Dentre todos, alguém me chamava a atenção. Em suas mãos, como o mastro de uma bandeira, carregava a haste de algodão doce com a metade ainda ocupada pelo produto. Seu olhar mirava um ponto indefinido entre a janela e o interior do ônibus. Parecia olhar para nada, imerso em pensamentos. Vi naquele homem a melancolia do soldado que marcha adiante carregando os despojos da batalha de forma inglória. Estar vivo para prosseguir lutando talvez seja a única conquista a ser comemorada no final do dia.
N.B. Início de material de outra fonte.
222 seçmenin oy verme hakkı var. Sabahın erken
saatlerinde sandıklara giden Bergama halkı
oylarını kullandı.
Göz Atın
As pequenas nuvens coloridas retornavam sem ter melecado os dedos, a boca e o nariz de alguma criança que estivesse no parque, praça ou calçada da cidade grande. O guerreiro estava com o rosto vazio – gastara todos os seus sorrisos na esperança de buscar o quinhão do dia. Nos meus pensamentos, o desejo de que aquela atividade fosse complementar à sua renda semanal. “No suor do rosto comerás o teu pão”, é o que está no livro do Gênesis.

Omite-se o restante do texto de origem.